A few precatory observations on this language of choice: For one thing, it has become so bound up with the fight over reproductive rights in this country that it never really means just “choice” anymore. You can almost hear the silent “unfortunate” that precedes it every time it’s mentioned in political discourse. For another, not all women have all the choices they are alleged to be pondering. Most of us simply don’t have the luxury of a “choice” to stay home, or a choice to work part-time. Most women, like most men, do what they have to do. “Choice” is usually a misnomer, especially during a recession, for women as much as it is for men.

But talking about women in the language of choice is also a political trap. Because it suggests that while men are free to optimize their lifestyle decisions, women are always forced to “choose.” Men may design their lives. Women’s lives are a sequence of impossible trade-offs, made even more complex when they must mesh with the custom designs of the men with whom they marry and co-parent.

The first and most primary decision, of course, is whether to assume the role of mother at all—and, if so, when. A new twist on this year’s season of women-as-legitimate-voters is long-overdue attention to a rather jaw-dropping trend found in statehouses around the country, where Republican legislators have floated a record 916 pieces of legislation restricting female reproductive choice since 2011, coincidentally (or not) the year the GOP took control of the House of Representatives.

And at the national level, the ruckus over health insurance reform has zeroed in on access to contraception. Contraception. When was the last time birth control was a viable topic for political debate? The fact that 99 percent of women use contraception at some point in their lifetimes suggests it is only a “choice” in the same way food is a “choice.” Yet the crippling language of choice has been deployed this year to suggest that if women want to be sexually active, well, there are trade-offs they must make, up to and including their jobs.
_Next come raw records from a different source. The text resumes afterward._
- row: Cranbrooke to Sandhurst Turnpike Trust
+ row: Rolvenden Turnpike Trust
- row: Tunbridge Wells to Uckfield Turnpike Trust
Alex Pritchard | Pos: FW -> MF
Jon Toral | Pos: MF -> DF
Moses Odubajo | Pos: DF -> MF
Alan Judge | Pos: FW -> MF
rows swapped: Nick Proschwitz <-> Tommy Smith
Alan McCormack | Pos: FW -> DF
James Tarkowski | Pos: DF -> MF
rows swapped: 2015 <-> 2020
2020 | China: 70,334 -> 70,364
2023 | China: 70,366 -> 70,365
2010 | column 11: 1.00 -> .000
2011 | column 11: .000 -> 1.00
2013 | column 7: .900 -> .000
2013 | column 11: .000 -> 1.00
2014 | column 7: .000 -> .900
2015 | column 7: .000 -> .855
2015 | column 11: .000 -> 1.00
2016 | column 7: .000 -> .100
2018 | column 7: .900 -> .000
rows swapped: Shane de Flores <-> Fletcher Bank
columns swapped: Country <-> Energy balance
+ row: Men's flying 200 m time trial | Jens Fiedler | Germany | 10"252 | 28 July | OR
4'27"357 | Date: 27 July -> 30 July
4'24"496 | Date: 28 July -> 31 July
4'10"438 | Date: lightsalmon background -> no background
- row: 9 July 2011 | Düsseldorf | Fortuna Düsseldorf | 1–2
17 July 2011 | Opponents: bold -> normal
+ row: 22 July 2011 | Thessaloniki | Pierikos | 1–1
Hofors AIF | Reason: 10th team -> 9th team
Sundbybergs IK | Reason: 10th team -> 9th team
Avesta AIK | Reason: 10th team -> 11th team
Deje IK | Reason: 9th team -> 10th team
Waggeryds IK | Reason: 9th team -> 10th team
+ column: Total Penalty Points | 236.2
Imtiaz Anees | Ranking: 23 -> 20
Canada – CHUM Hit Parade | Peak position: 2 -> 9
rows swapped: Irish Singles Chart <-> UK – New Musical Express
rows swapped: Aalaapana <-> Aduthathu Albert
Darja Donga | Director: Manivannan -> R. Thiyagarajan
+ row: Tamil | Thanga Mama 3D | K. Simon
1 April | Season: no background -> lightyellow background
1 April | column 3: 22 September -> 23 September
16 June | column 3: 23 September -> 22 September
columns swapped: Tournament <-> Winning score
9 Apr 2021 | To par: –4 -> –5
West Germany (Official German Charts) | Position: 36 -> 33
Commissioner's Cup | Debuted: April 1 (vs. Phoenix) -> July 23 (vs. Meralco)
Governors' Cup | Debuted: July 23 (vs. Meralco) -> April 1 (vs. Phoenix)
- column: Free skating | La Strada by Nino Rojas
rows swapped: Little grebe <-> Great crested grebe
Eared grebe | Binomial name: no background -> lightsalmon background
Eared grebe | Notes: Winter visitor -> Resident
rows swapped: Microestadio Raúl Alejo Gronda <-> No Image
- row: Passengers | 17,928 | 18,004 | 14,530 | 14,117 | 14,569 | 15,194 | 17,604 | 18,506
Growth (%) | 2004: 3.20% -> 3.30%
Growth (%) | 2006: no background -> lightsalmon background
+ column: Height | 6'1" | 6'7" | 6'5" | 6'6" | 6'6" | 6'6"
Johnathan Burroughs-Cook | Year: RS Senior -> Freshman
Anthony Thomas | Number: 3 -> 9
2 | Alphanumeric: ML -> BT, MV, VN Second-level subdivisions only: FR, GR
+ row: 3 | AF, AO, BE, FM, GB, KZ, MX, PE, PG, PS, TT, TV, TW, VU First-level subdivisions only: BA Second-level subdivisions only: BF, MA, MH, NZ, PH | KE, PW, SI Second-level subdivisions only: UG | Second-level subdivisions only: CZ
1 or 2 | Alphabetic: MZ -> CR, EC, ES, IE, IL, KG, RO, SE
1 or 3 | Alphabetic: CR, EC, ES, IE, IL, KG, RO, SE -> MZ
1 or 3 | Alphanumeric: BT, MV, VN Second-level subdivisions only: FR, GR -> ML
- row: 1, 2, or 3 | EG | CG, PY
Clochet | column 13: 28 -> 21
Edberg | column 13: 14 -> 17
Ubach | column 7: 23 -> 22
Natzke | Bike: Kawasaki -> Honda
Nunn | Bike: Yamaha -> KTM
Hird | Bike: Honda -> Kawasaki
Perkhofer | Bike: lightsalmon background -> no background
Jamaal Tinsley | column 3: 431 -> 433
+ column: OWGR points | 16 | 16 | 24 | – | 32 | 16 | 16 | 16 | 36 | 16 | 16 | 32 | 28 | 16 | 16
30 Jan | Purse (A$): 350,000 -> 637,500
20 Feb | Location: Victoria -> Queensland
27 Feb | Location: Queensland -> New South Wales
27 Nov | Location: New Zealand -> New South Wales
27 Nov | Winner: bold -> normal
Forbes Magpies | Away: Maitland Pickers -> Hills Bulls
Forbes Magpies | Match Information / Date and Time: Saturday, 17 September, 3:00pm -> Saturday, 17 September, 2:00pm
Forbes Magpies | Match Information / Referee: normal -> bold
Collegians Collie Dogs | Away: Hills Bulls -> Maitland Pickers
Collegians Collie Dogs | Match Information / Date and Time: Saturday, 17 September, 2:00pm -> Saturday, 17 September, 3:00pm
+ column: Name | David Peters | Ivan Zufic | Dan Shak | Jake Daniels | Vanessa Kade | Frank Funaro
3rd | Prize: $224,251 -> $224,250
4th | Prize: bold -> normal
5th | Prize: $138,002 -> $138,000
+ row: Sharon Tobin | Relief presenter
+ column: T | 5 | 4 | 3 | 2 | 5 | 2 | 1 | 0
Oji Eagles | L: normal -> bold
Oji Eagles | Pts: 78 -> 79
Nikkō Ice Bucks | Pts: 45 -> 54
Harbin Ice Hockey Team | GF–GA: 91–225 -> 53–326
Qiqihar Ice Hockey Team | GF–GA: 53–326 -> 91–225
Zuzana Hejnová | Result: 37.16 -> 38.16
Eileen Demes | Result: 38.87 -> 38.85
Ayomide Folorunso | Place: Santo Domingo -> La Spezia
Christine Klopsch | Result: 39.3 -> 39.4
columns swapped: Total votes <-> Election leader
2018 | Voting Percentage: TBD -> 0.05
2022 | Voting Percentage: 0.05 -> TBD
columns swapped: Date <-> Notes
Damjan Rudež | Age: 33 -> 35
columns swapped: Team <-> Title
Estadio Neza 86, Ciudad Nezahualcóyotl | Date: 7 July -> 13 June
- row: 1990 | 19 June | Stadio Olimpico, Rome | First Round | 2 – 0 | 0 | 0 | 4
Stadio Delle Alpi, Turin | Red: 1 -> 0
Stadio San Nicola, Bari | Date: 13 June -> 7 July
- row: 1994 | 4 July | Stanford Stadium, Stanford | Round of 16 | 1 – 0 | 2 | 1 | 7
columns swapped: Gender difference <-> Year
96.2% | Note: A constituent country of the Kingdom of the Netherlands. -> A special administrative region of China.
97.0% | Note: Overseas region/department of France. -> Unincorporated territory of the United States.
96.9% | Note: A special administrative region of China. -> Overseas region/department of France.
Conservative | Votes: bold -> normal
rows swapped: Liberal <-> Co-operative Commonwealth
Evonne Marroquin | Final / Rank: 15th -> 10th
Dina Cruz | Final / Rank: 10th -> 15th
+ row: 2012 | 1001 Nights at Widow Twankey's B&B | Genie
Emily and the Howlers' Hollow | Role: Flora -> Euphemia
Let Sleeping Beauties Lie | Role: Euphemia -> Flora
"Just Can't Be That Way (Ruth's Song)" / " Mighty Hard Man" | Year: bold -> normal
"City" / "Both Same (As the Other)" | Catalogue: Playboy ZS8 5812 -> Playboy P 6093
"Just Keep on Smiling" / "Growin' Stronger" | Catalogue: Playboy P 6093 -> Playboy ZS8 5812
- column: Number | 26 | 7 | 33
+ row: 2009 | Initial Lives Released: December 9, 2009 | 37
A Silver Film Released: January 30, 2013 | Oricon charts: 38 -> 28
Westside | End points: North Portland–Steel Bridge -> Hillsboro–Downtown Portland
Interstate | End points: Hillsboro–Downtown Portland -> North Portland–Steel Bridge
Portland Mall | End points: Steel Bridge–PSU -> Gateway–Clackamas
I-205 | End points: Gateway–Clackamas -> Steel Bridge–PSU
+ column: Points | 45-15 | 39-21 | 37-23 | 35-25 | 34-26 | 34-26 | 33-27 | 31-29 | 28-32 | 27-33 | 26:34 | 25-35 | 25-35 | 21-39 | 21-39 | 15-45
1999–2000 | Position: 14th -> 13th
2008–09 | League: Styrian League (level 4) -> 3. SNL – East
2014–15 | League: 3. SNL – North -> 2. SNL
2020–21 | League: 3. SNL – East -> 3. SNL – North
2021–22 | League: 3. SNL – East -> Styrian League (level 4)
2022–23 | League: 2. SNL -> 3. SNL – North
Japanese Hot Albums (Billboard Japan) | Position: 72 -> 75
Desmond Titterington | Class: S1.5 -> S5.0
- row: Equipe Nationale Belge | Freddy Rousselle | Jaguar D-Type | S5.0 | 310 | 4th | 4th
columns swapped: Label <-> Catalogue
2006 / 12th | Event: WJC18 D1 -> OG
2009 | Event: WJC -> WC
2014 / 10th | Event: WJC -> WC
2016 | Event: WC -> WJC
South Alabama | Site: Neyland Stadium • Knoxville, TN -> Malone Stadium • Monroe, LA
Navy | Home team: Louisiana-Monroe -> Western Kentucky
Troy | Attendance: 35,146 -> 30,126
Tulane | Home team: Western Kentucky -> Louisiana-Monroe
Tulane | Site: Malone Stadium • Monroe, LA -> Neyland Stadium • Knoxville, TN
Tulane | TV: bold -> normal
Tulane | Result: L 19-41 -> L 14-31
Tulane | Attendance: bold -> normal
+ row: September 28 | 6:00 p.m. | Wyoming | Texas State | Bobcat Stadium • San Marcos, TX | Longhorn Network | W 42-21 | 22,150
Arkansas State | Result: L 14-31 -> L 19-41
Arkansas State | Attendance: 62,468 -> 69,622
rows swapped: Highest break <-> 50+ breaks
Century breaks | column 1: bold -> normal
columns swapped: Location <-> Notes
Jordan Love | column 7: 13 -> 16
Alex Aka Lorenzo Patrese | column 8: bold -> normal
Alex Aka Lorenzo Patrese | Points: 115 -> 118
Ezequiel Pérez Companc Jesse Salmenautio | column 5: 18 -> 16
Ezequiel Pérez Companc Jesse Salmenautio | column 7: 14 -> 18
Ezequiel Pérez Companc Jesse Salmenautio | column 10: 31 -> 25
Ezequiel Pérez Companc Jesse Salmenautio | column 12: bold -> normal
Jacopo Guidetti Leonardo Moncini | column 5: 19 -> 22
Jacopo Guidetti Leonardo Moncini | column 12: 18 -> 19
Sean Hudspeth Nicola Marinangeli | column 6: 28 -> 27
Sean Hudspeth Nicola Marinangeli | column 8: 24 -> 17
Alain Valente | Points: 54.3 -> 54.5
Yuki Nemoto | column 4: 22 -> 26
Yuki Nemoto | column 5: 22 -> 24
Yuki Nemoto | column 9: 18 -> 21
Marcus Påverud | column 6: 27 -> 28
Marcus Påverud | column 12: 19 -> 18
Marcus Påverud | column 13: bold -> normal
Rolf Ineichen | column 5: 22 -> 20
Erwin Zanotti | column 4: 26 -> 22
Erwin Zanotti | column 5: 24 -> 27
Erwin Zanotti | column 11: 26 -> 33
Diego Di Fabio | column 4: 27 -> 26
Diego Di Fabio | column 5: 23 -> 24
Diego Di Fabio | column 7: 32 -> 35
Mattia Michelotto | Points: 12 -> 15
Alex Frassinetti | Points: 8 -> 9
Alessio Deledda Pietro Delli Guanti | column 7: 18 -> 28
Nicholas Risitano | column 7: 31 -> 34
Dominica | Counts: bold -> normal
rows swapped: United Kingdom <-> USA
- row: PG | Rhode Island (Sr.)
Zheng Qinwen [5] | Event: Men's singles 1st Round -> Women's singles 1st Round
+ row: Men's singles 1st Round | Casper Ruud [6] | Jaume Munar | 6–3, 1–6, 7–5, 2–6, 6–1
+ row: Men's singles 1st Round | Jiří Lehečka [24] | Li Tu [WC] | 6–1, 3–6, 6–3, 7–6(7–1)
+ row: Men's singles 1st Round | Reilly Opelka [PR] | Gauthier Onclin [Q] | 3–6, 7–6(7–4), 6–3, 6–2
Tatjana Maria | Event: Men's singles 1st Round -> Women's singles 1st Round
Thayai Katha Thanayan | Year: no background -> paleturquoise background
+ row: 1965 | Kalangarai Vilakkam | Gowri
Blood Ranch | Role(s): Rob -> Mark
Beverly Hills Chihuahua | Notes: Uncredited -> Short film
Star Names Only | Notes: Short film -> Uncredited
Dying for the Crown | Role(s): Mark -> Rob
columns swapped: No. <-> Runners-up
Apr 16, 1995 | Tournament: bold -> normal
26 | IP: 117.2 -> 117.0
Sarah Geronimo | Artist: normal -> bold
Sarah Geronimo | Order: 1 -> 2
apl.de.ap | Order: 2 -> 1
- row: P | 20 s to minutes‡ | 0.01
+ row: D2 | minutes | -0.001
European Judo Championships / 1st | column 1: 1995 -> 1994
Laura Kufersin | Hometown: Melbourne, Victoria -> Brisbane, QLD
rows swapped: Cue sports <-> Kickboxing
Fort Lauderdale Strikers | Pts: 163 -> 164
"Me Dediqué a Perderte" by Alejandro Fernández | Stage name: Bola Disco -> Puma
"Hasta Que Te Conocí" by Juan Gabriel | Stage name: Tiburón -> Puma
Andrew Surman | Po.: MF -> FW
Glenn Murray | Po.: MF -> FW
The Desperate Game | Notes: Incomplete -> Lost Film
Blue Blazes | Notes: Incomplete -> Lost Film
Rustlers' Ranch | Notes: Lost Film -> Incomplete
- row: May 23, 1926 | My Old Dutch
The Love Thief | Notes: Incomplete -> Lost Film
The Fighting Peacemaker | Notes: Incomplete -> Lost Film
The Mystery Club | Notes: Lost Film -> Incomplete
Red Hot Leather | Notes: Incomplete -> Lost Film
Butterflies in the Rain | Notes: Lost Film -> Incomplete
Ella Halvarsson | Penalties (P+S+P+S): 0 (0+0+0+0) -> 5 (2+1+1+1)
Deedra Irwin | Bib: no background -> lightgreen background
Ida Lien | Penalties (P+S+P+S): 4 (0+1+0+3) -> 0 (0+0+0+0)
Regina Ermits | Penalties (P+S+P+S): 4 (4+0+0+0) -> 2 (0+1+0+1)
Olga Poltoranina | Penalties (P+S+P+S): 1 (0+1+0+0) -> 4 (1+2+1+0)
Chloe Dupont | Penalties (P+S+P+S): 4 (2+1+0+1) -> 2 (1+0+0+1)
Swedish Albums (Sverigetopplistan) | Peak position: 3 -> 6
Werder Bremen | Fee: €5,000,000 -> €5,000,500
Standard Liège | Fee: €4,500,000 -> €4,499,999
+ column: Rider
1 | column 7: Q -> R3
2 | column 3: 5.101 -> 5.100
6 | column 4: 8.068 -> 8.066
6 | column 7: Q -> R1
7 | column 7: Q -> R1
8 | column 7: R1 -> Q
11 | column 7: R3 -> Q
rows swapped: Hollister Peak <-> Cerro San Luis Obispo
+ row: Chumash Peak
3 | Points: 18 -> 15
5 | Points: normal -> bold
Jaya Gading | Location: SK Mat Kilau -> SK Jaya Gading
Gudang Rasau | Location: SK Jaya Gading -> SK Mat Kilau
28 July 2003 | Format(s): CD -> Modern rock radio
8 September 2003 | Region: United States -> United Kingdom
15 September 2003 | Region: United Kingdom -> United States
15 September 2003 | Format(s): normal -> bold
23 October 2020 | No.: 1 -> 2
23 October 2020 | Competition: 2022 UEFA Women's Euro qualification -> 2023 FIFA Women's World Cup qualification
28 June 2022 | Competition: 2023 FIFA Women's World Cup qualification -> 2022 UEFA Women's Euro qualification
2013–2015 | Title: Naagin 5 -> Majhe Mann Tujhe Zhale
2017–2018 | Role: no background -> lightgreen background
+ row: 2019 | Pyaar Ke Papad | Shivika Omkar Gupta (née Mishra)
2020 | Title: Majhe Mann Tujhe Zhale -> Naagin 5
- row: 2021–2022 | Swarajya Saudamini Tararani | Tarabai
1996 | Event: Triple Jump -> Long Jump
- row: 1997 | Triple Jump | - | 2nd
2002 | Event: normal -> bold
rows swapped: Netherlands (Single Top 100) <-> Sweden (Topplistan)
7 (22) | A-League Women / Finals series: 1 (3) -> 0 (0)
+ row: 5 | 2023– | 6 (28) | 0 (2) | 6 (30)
For decades, conservatives have tried to convince women that their choices were merely a series of tricks and traps. And the current anti-women policies of the GOP represent an effort to make that warning a reality. Dodging real-world explanations for the state of the economy and high unemployment, conservatives are now attempting a backdoor campaign to chase women out of the workplace and into their proper roles as homemakers. How else to explain increasing moves toward repealing wage-discrimination laws, rollbacks on mandatory parental leave laws, and making it all-but impossible for poor women who work to choose when to bear children?

A longstanding justification for the iconic glass ceiling is, of course, the idea that women will enter and exit the workplace to have children, racking up costs to retrain replacements. Women: choice. But ask corporate types about their efforts to improve working conditions for male employees so they will resist the urge to hop over to the competition for a better offer, and they’ll sing a different tune. It’s money well spent, they argue, to “keep good talent.” Men: design.

So let’s put politics and mommy wars aside as we address this strange separate “interest group”—comprised of 53 percent of the population—and agree that it’s harmful to stir up needless infighting while attempting to address a critical issue in this (and any) election. Men and women both make choices. Men and women both seek to optimize their freedom. The economy is an equal-opportunity enabler or destroyer of dreams; it sinks or floats pending responsible handling of macro issues such as national debt, a capitalized working class, and fair tax policies. This perpetual sideshow wherein women are forced into combat with one another over the best way to raise children advances a discussion of U.S. economic policy not one iota. It’s time to acknowledge that, and retire the humiliating faux war among women. Choices and freedom are worthy goals for both genders, in and out of the workplace. Speak to women in non-cartoonish language, and we will choose to cast our vote as we see fit.